Радостное волнение охватило всю родню, ожидавшую приезда в гости Евгения и Калерии.

Легендарные люди. Он был командиром одного из Туркестанских отрядов по борьбе с басмачами. Она, бывший комиссар, прикомандированная к его полку. В боях с басмачами Евгений потерял левую руку. И, вот, наступил этот день. Приехали они ночью, а утром началось знакомство с родными и «одаривание».  Евгений  Иванович, симпатичный, черноволосый мужчина,  Калерия Петровна тоже была ему  под стать.

Мы, дети, получили в подарок от них по носовому платку с вышитыми картинками, конфеты и железную банку с галетами. Дни встреч прошли радостно. Погостив в Каргаполье, они отправились в Тамакулье, к бабушке Степаниде и Клаве. После их отъезда все скучали, но потом жизнь опять пошла по своему руслу.

Зоя старше меня на 2 года и хороводила в играх она. Она уже влюблялась в мальчишек и об этом тоже рассказывала мне. Я ещё не понимала, что это такое, но старалась ей подражать, тоже «влюблялась». Любили мы одного —  Кольку Кошкарова. Каких только разговоров не велось на эту тему. Мы как-то узнали, что Колька заболел, вот уж тут фантазии не было предела, так разыгрались в жалости к нему, что условно похоронили, сделав две могилки, плакали над ними, каждая по-своему. И так всю неделю, хотя Колька уже давно выздоровел, бегал и играл.

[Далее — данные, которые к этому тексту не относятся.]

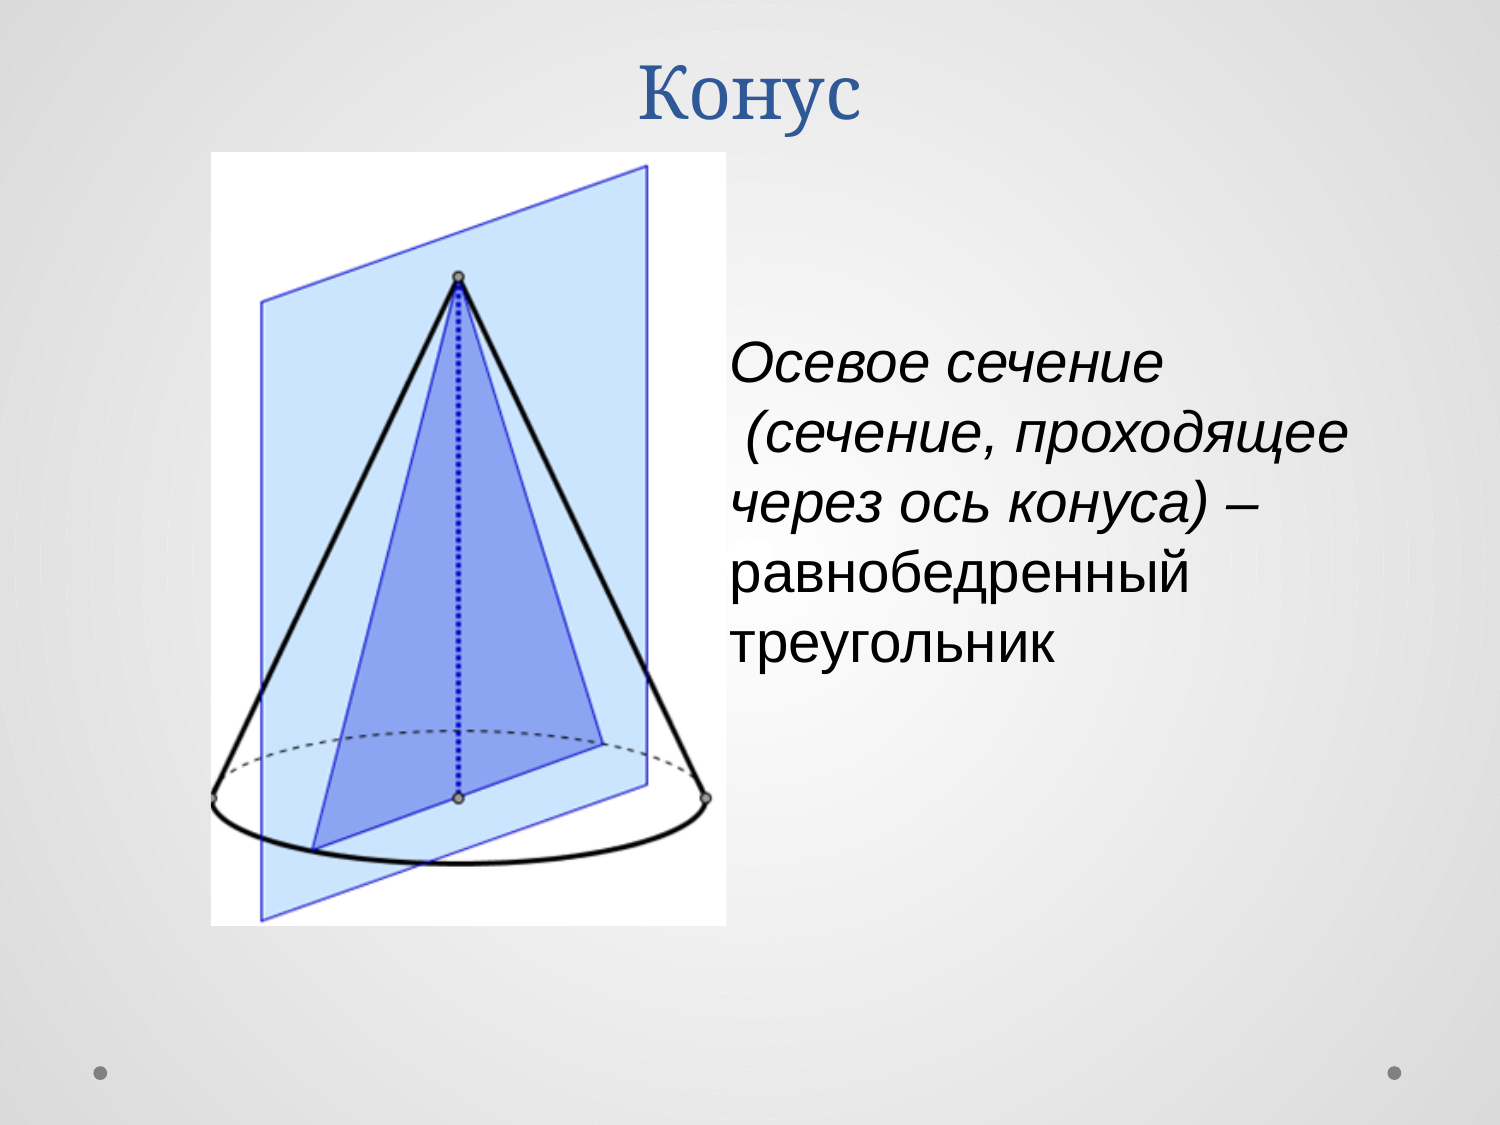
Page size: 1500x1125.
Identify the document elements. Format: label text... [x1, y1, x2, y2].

title Конус [75, 0, 1425, 263]
picture [210, 152, 727, 927]
text_box Осевое сечение (сечение, проходящее через ось конуса) – равнобедренный треугольник [730, 316, 1465, 682]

Особый интерес у нас, детей, вызывала избушка под Кирилловой горой и жившая там семья беженцев. Это была  бедная семья: пожилая женщина с двумя детьми, плохо говорившими по-русски. Мы сторонились их,  но Александр Иванович наказывал не обижать их  и  часто посылал меня к ним, отнести хлеба или оставшейся еды.

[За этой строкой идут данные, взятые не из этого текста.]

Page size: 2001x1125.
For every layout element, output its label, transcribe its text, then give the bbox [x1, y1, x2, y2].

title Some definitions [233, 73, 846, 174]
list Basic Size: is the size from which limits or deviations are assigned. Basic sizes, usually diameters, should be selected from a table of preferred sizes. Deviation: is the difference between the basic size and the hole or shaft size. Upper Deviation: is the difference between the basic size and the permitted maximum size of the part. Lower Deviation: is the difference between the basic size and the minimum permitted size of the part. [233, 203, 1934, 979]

Принимая «подношение»  хозяйка кланялась и говорила: «Спасибо». Дети её ходили по домам и просили милостыню. Мальчика мы прозвали «Бомчик», а девочку «Синеглазка», так их уже звали и взрослые. Они остались жить в Каргаполье навсегда, я их встречала  позже, будучи взрослой. Они обзавелись семьями и работали на ремонтном заводе. Оказалось, что они тоже были австрияками.